Upstate Upset – Case Study
- May 18, 2020
- Posted by: Breanna McKercher
- Category: Case Studies
It is a beautiful late August day and you are mountain biking on a single-track trail in Upstate NY. Your friend Laura is doing about Mach 7, hits a big root and spectacularly flies over the handlebars to land on her belly. You find her on her side on the ground. You are happy she was wearing a helmet, but it’s her stomach she is complaining about.
Scene and Primary Assessment: You know there are other bikers behind you so you hold her head and neck spine steady and let her carefully and completely move off the trail. Airway good, breathing rapid but a bit shallow. You see no blood. You tell her to keep his head and neck still and begin a secondary exam.
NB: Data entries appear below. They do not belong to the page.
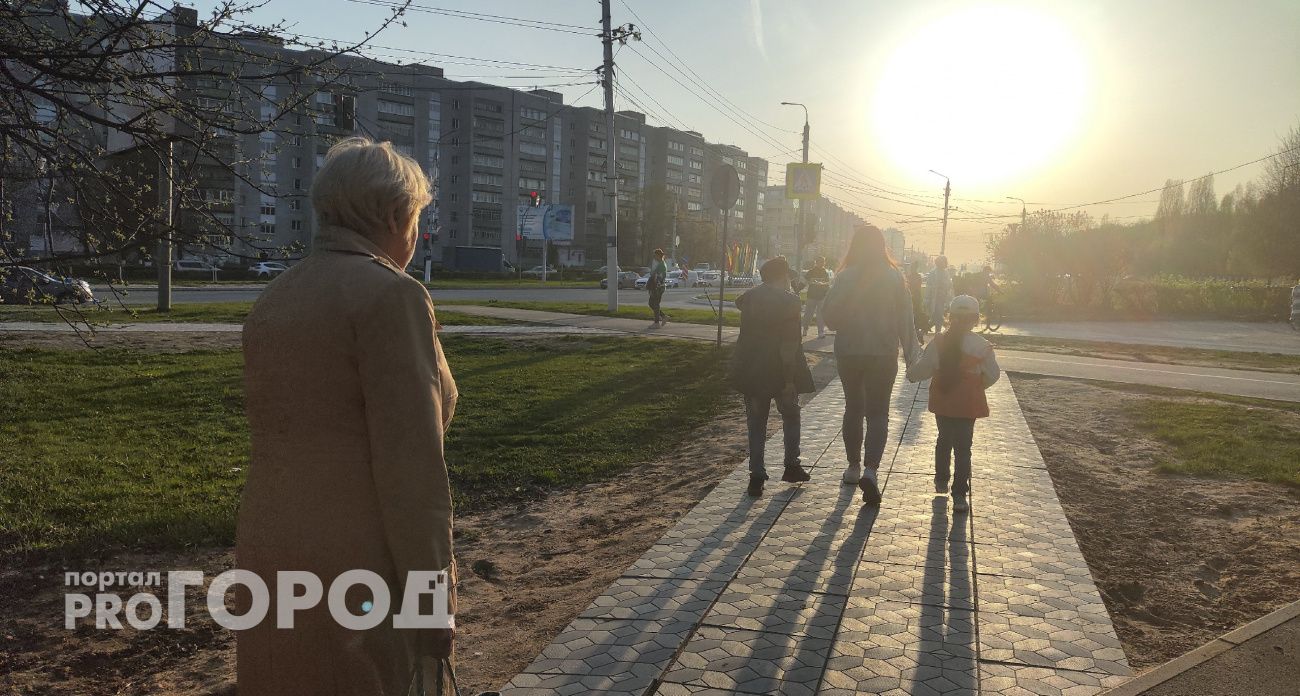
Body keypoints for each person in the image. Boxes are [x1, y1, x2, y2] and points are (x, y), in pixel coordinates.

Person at [238, 137, 458, 696]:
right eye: (415, 217)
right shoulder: (391, 296)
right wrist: (433, 606)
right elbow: (412, 472)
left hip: (270, 543)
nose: (416, 233)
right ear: (392, 214)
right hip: (359, 558)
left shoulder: (278, 296)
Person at [822, 225, 920, 506]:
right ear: (881, 246)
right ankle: (871, 471)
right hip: (883, 353)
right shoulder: (894, 277)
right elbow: (906, 319)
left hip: (850, 352)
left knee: (853, 407)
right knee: (878, 413)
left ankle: (853, 468)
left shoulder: (844, 276)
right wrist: (911, 354)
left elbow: (829, 317)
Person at [905, 295, 1001, 512]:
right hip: (969, 402)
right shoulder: (982, 346)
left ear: (949, 316)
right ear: (975, 319)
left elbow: (925, 367)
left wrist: (911, 374)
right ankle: (960, 495)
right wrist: (977, 386)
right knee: (964, 447)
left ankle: (941, 479)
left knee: (943, 439)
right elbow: (993, 375)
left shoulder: (939, 342)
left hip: (943, 399)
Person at [731, 256, 815, 497]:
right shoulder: (789, 302)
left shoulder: (748, 298)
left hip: (751, 369)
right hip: (779, 370)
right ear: (783, 276)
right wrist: (789, 379)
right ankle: (791, 465)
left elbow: (742, 304)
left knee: (756, 423)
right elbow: (789, 344)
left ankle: (756, 476)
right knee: (790, 414)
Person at [924, 256, 954, 336]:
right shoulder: (933, 273)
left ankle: (927, 331)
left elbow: (949, 286)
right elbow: (929, 287)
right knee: (937, 317)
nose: (944, 264)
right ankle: (937, 333)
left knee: (937, 317)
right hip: (935, 299)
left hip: (943, 298)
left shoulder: (946, 273)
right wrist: (927, 300)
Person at [802, 256, 831, 338]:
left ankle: (820, 332)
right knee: (808, 314)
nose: (822, 264)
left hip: (821, 296)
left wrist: (827, 290)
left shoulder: (825, 272)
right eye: (820, 262)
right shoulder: (811, 272)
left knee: (820, 315)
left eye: (823, 262)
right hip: (811, 296)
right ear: (816, 262)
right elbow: (805, 282)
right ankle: (805, 329)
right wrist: (798, 289)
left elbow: (827, 284)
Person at [971, 265, 1000, 331]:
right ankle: (988, 319)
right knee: (989, 303)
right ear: (987, 270)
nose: (989, 273)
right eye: (989, 271)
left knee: (977, 306)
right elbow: (992, 284)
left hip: (975, 293)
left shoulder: (979, 275)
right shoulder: (986, 276)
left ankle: (976, 319)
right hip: (982, 293)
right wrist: (1000, 291)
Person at [906, 263, 927, 343]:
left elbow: (909, 287)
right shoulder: (916, 277)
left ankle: (916, 336)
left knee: (913, 318)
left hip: (913, 299)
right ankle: (918, 335)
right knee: (916, 319)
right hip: (915, 299)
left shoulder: (910, 277)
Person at [648, 248, 668, 326]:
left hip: (658, 287)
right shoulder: (659, 264)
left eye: (655, 255)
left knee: (655, 304)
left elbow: (659, 277)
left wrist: (654, 283)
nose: (654, 257)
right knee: (651, 303)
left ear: (658, 255)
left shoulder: (662, 265)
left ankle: (656, 322)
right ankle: (663, 316)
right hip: (656, 286)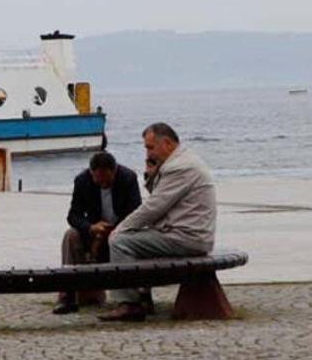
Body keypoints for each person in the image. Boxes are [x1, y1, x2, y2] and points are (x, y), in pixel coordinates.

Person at [100, 122, 217, 322]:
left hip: (186, 237)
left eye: (150, 147)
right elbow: (160, 201)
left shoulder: (179, 167)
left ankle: (130, 304)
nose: (148, 153)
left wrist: (120, 229)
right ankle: (142, 296)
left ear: (167, 143)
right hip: (190, 234)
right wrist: (151, 173)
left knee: (120, 242)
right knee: (135, 238)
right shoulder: (184, 160)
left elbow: (154, 207)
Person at [55, 152, 142, 314]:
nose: (102, 183)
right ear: (91, 173)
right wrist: (90, 227)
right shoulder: (82, 181)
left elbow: (135, 212)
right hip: (93, 231)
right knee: (70, 236)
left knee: (135, 238)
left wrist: (114, 229)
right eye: (98, 179)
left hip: (121, 230)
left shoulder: (128, 178)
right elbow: (73, 215)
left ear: (114, 171)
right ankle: (66, 294)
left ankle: (131, 296)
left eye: (106, 180)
Secondary Physical: You check her back before helping her (by holding his C-spine hand stable with a solid head squeeze) roll over to lie on her back. You wish you had a sleeping pad to get her off the ground, but at least the ground is dry and relatively warm. You start your physical and find nothing of note until you get to the belly when you find a very tender upper left abdomen and sore ribs on that side. All else is normal.
SAMPLE: Laura appears a bit anxious and her breathing remains rapid. Symptoms as noted. No allergies. She tells you he is taking Coumadin, some medicine for atrial fibrillation (whatever that is) and clots and oral birth control. She thinks she just had the wind knocked out of her, at least that’s what if felt like. Last ins and outs all normal. Events as described above.
Vitals: First round – HR 80; RR 18, AOx4. Second round – HR 96, RR 28, AVPU normal but he is a bit agitated. Third round – HR 112, RR 30, AVPU = AOx1.
Setting: You are 6 miles from nearest trailhead, at about 1000 feet of elevation. The nearest hospital is about 20 miles from the trailhead, the first three miles of which are a gravel road. It is 1 in the afternoon, humid and about 85 degrees. It is starting to cloud-up, and it looks like a thunderstorm is brewing. You don’t have cell phone service but you can text. Two mountain bikers stop to see if they can help.
What do you think is going on? What are you really worried about? List anticipated problems. What do you do?
What do you think is going on? Given a significant MOI, her tender upper left abdomen, and especially her vitals, you guess that she has significant internal bleeding.
What are you really worried about? You should be really worried that she may have damaged her spleen and that she is bleeding internally, which could lead to or be causing shock. You should be really worried that the only real treatment for shock is evacuation and that is going to be tough given where you are.
Anticipated problems: Spinal issues and any accompanying neurological deficit. Evacuation. Thunderstorm?
What do you do? If you aren’t far enough off the trail to be sure you won’t get hit or cause other bike crashes, have the other mountain bikers block the trail in both directions. Elevate Laura’s legs and keep her as warm. Minimize spinal movement. Send the most reliable of the two mountain bikers, along with a copy of SOAP note and map, to get help. Tell the mountain biker that speed is not the issue, but the certainty of the message getting through so ride very conservatively. Consider sending both mountain bikers if you don’t need additional hands.